Некоторое время Самотесов смотрел на вахтера; тот молча ждал ответа.
— Этот разговор я знаю, — хмуро сказал Никита Федорович, — слышал в прокуратуре. И пустой это разговор! Письмо такое насчет наследства и к Федосееву пришло, только неизвестно, кто его написал. Подпись не поставлена, и доказательств нет. Понятно? Федосеев говорит, что несут на парня чепуху всякую, а сами в кусты прячутся. Почему? Потому что доказать не могут…
— А несут-то зачем?
— Есть, значит, такие, кому смута нужна.
— А я так думаю, Никита Федорович, что без дыму костра не разложишь. Где дым, там и огонь. Ты парторг, я тебя уважаю, только и ты, будь добр, не окажись прост. Наше дело партийное: человеку верь, а сам прост не будь. Вот я как понимаю, по-стариковски.
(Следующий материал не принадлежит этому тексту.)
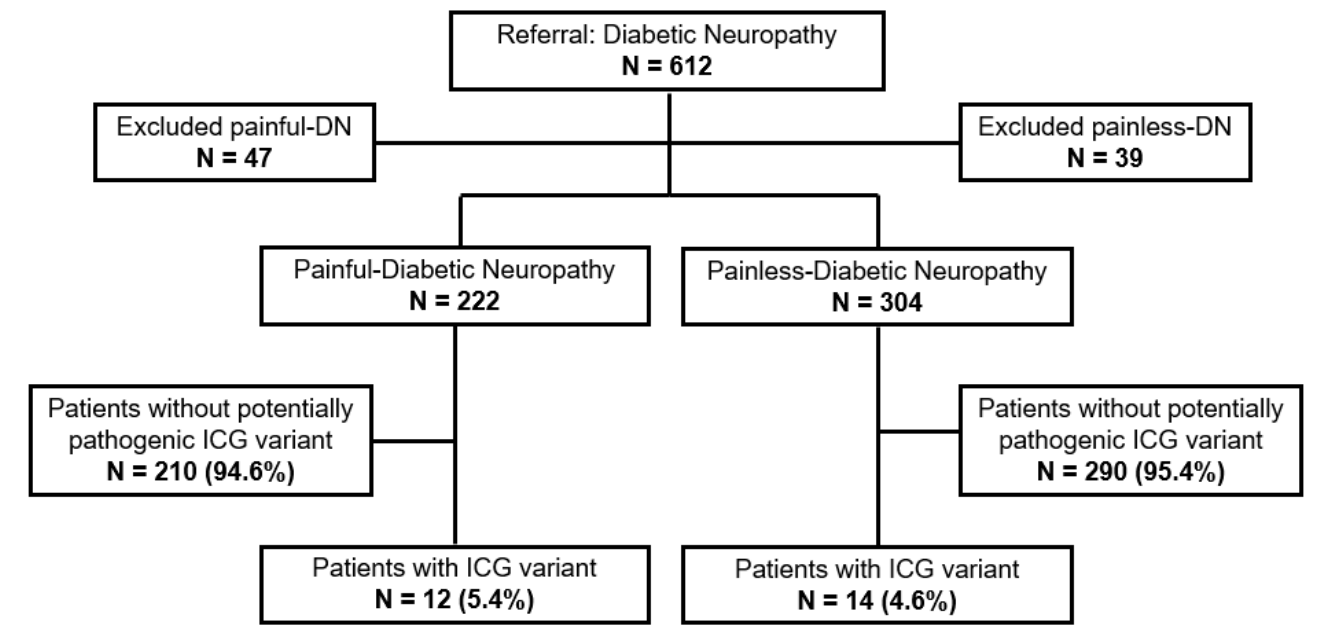
Figure 1. Patients with painful- and painless-diabetic neuropathy screened for potentially pathogenic variants in 15 ion channel gene panel. ICG, Ion Channel Gene; DN, Diabetic Peripheral Neuropathy; N, number. Table 1. Potentially pathogenic variants of ion channel genes identified in patients with painful- diabetic neuropathy ( n = 222).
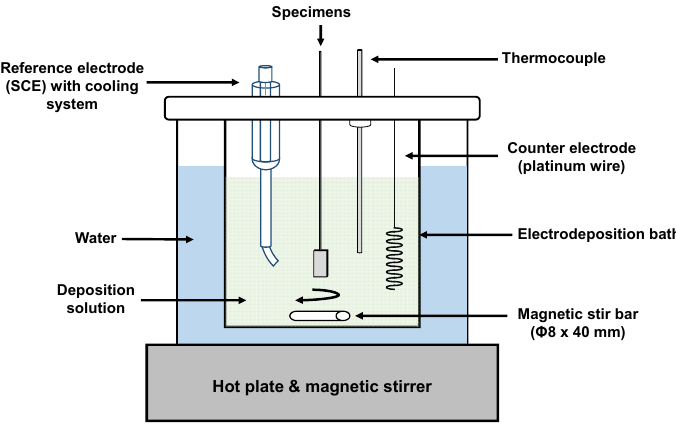
Figure 1. Schematic of electrodeposition apparatus. SCE: saturated calomel electrode.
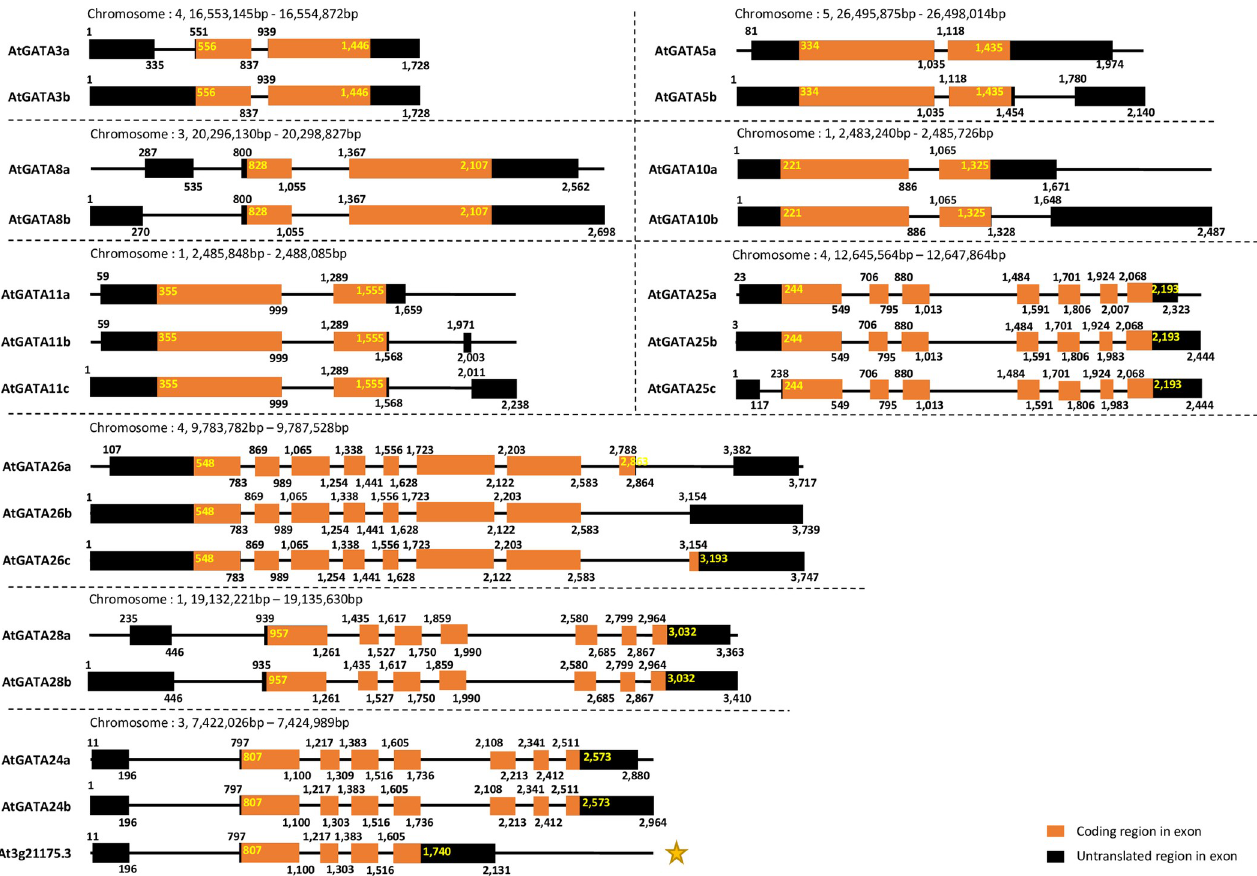
Fig 3. Gene structure of alternative splicing forms of GATA genes in A . thaliana Col0. It shows alternative splicing forms of GATA genes in A . thaliana Col0. Black and orange color thick boxes indicate exons and lines means intron. Black- or orange-colored boxes indicate untranslated and coding regions in exons, respectively. Numbers around exon boxes present relative base pair position started from a transcript start position of each gene. Yellow star indicates one of the alternative splicing forms of GATA gene without GATA domain.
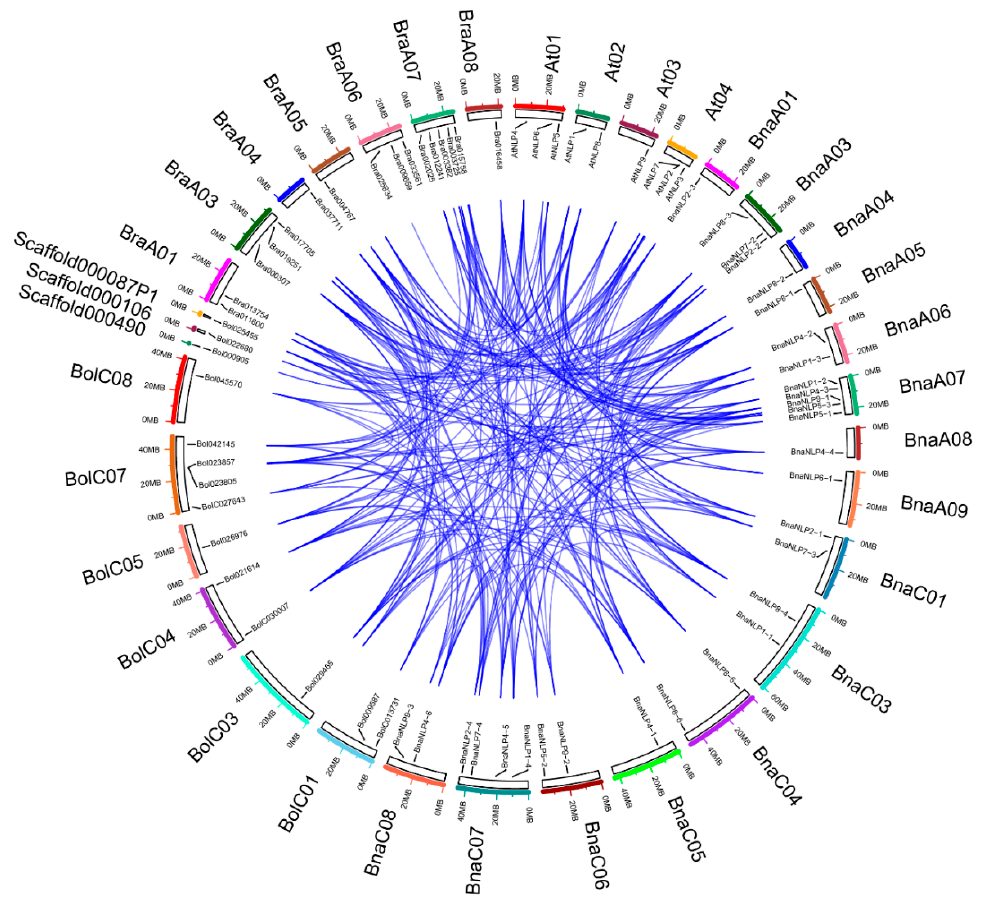
Figure 4. Syntenic relationships of NLP genes in A. thaliana , B. napus , B. rapa , and B. oleracea .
— Это ты правильно, по-партийному понимаешь.
— Вот и ладно! — Пантелеев встал, пожелал Самотесову: — Приятно кушать! — и вышел.
Скучно, тяжело было Никите Федоровичу. Яичница осталась нетронутой. Это блюдо Самотесову удавалось превосходно, и Павел его очень любил. Так вот яичница, может быть лучшая из лучших, сиротливо остывала на сковородке. Потом началась суета. Завмаг, только что доставивший товары из города, забежал в землянку сообщить, что на Первой гати встретил Павла Петровича и вид его произвел на завмага тяжелое впечатление. Корелюк, зашедший в землянку вслед за завмагом, добавил, что женщины видели Павла Петровича, когда он пересек площадку жилищного строительства, и что, по словам Зарембы, Павел Петрович уехал с попутной грузовой машиной в Горнозаводск.